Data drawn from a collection
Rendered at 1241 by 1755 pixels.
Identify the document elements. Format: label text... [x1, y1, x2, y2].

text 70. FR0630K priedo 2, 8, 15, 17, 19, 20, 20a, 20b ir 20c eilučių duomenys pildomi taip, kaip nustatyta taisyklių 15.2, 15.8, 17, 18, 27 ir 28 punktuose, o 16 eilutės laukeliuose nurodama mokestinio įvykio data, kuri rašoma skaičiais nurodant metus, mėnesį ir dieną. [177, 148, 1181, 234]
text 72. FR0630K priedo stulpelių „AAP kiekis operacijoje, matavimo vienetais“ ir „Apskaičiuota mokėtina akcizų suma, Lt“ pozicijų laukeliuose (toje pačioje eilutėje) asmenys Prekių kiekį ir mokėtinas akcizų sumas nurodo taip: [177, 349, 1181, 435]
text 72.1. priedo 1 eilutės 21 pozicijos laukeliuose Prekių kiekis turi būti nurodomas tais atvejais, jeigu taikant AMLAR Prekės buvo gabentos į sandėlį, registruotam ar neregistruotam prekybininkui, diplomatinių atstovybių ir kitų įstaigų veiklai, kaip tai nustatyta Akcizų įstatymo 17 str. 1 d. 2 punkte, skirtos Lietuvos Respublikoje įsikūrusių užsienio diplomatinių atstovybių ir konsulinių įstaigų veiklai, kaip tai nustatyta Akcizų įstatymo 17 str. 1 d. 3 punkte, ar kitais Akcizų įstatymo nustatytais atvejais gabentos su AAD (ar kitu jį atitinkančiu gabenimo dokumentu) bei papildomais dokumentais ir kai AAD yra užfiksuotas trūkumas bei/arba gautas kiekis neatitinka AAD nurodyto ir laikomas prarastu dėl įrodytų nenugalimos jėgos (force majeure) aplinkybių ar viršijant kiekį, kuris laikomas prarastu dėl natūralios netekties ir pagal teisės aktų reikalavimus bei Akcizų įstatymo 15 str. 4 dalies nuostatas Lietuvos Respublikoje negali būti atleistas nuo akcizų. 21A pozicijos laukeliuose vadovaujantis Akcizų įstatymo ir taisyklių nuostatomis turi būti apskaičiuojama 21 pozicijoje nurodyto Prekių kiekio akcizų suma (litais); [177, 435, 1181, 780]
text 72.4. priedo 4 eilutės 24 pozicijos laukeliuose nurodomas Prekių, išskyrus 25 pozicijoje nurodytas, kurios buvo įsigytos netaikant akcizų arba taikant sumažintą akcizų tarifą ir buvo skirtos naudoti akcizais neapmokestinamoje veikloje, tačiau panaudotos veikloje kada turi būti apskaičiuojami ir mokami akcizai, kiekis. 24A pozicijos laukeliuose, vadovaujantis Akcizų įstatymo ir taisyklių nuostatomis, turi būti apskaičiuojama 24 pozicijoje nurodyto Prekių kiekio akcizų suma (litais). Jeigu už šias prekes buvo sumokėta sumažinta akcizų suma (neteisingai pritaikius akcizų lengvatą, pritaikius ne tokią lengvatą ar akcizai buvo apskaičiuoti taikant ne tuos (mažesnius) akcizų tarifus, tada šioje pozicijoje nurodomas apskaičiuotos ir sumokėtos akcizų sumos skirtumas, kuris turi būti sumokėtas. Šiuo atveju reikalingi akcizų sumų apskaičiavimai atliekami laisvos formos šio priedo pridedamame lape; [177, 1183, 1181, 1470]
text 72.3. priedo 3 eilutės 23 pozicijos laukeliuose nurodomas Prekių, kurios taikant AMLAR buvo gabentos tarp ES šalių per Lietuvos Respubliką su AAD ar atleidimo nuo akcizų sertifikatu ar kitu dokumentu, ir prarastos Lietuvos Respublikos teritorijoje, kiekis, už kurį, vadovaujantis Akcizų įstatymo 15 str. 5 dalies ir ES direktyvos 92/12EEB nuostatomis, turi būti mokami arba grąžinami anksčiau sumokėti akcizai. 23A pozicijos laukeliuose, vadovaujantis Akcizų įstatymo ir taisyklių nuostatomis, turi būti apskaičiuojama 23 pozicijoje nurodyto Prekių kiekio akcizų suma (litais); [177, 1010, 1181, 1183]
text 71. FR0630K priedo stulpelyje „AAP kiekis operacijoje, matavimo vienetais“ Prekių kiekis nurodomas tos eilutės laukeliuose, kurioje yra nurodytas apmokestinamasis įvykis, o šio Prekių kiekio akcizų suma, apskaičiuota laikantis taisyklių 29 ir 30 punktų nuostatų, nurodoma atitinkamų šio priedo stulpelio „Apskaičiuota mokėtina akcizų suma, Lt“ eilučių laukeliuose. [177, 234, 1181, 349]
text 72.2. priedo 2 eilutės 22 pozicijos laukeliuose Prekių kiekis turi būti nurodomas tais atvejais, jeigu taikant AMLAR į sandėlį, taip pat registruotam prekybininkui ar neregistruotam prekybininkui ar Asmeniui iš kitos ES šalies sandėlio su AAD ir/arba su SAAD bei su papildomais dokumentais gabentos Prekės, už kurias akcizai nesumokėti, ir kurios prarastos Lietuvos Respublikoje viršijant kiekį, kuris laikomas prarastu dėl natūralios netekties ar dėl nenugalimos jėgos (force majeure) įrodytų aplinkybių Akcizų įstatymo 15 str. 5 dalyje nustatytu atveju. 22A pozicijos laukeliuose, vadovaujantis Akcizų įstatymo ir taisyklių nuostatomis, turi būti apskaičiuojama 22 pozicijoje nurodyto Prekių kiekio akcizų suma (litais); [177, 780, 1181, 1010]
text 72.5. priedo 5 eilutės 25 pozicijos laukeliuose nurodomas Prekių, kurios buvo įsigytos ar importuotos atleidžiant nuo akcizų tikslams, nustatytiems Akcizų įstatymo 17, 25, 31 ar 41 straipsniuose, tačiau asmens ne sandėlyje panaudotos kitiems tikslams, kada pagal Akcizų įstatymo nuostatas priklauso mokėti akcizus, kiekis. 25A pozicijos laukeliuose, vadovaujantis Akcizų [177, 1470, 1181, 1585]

▶ _TASK REQUIREMENTS_: Quote every line of the records above word for word, without changing anything.

▶ _RESULT_:
Rendered at 1241 by 1755 pixels.
Identify the document elements. Format: label text... [x1, y1, x2, y2].

text 70. FR0630K priedo 2, 8, 15, 17, 19, 20, 20a, 20b ir 20c eilučių duomenys pildomi taip, kaip nustatyta taisyklių 15.2, 15.8, 17, 18, 27 ir 28 punktuose, o 16 eilutės laukeliuose nurodama mokestinio įvykio data, kuri rašoma skaičiais nurodant metus, mėnesį ir dieną. [177, 148, 1181, 234]
text 72. FR0630K priedo stulpelių „AAP kiekis operacijoje, matavimo vienetais“ ir „Apskaičiuota mokėtina akcizų suma, Lt“ pozicijų laukeliuose (toje pačioje eilutėje) asmenys Prekių kiekį ir mokėtinas akcizų sumas nurodo taip: [177, 349, 1181, 435]
text 72.1. priedo 1 eilutės 21 pozicijos laukeliuose Prekių kiekis turi būti nurodomas tais atvejais, jeigu taikant AMLAR Prekės buvo gabentos į sandėlį, registruotam ar neregistruotam prekybininkui, diplomatinių atstovybių ir kitų įstaigų veiklai, kaip tai nustatyta Akcizų įstatymo 17 str. 1 d. 2 punkte, skirtos Lietuvos Respublikoje įsikūrusių užsienio diplomatinių atstovybių ir konsulinių įstaigų veiklai, kaip tai nustatyta Akcizų įstatymo 17 str. 1 d. 3 punkte, ar kitais Akcizų įstatymo nustatytais atvejais gabentos su AAD (ar kitu jį atitinkančiu gabenimo dokumentu) bei papildomais dokumentais ir kai AAD yra užfiksuotas trūkumas bei/arba gautas kiekis neatitinka AAD nurodyto ir laikomas prarastu dėl įrodytų nenugalimos jėgos (force majeure) aplinkybių ar viršijant kiekį, kuris laikomas prarastu dėl natūralios netekties ir pagal teisės aktų reikalavimus bei Akcizų įstatymo 15 str. 4 dalies nuostatas Lietuvos Respublikoje negali būti atleistas nuo akcizų. 21A pozicijos laukeliuose vadovaujantis Akcizų įstatymo ir taisyklių nuostatomis turi būti apskaičiuojama 21 pozicijoje nurodyto Prekių kiekio akcizų suma (litais); [177, 435, 1181, 780]
text 72.4. priedo 4 eilutės 24 pozicijos laukeliuose nurodomas Prekių, išskyrus 25 pozicijoje nurodytas, kurios buvo įsigytos netaikant akcizų arba taikant sumažintą akcizų tarifą ir buvo skirtos naudoti akcizais neapmokestinamoje veikloje, tačiau panaudotos veikloje kada turi būti apskaičiuojami ir mokami akcizai, kiekis. 24A pozicijos laukeliuose, vadovaujantis Akcizų įstatymo ir taisyklių nuostatomis, turi būti apskaičiuojama 24 pozicijoje nurodyto Prekių kiekio akcizų suma (litais). Jeigu už šias prekes buvo sumokėta sumažinta akcizų suma (neteisingai pritaikius akcizų lengvatą, pritaikius ne tokią lengvatą ar akcizai buvo apskaičiuoti taikant ne tuos (mažesnius) akcizų tarifus, tada šioje pozicijoje nurodomas apskaičiuotos ir sumokėtos akcizų sumos skirtumas, kuris turi būti sumokėtas. Šiuo atveju reikalingi akcizų sumų apskaičiavimai atliekami laisvos formos šio priedo pridedamame lape; [177, 1183, 1181, 1470]
text 72.3. priedo 3 eilutės 23 pozicijos laukeliuose nurodomas Prekių, kurios taikant AMLAR buvo gabentos tarp ES šalių per Lietuvos Respubliką su AAD ar atleidimo nuo akcizų sertifikatu ar kitu dokumentu, ir prarastos Lietuvos Respublikos teritorijoje, kiekis, už kurį, vadovaujantis Akcizų įstatymo 15 str. 5 dalies ir ES direktyvos 92/12EEB nuostatomis, turi būti mokami arba grąžinami anksčiau sumokėti akcizai. 23A pozicijos laukeliuose, vadovaujantis Akcizų įstatymo ir taisyklių nuostatomis, turi būti apskaičiuojama 23 pozicijoje nurodyto Prekių kiekio akcizų suma (litais); [177, 1010, 1181, 1183]
text 71. FR0630K priedo stulpelyje „AAP kiekis operacijoje, matavimo vienetais“ Prekių kiekis nurodomas tos eilutės laukeliuose, kurioje yra nurodytas apmokestinamasis įvykis, o šio Prekių kiekio akcizų suma, apskaičiuota laikantis taisyklių 29 ir 30 punktų nuostatų, nurodoma atitinkamų šio priedo stulpelio „Apskaičiuota mokėtina akcizų suma, Lt“ eilučių laukeliuose. [177, 234, 1181, 349]
text 72.2. priedo 2 eilutės 22 pozicijos laukeliuose Prekių kiekis turi būti nurodomas tais atvejais, jeigu taikant AMLAR į sandėlį, taip pat registruotam prekybininkui ar neregistruotam prekybininkui ar Asmeniui iš kitos ES šalies sandėlio su AAD ir/arba su SAAD bei su papildomais dokumentais gabentos Prekės, už kurias akcizai nesumokėti, ir kurios prarastos Lietuvos Respublikoje viršijant kiekį, kuris laikomas prarastu dėl natūralios netekties ar dėl nenugalimos jėgos (force majeure) įrodytų aplinkybių Akcizų įstatymo 15 str. 5 dalyje nustatytu atveju. 22A pozicijos laukeliuose, vadovaujantis Akcizų įstatymo ir taisyklių nuostatomis, turi būti apskaičiuojama 22 pozicijoje nurodyto Prekių kiekio akcizų suma (litais); [177, 780, 1181, 1010]
text 72.5. priedo 5 eilutės 25 pozicijos laukeliuose nurodomas Prekių, kurios buvo įsigytos ar importuotos atleidžiant nuo akcizų tikslams, nustatytiems Akcizų įstatymo 17, 25, 31 ar 41 straipsniuose, tačiau asmens ne sandėlyje panaudotos kitiems tikslams, kada pagal Akcizų įstatymo nuostatas priklauso mokėti akcizus, kiekis. 25A pozicijos laukeliuose, vadovaujantis Akcizų [177, 1470, 1181, 1585]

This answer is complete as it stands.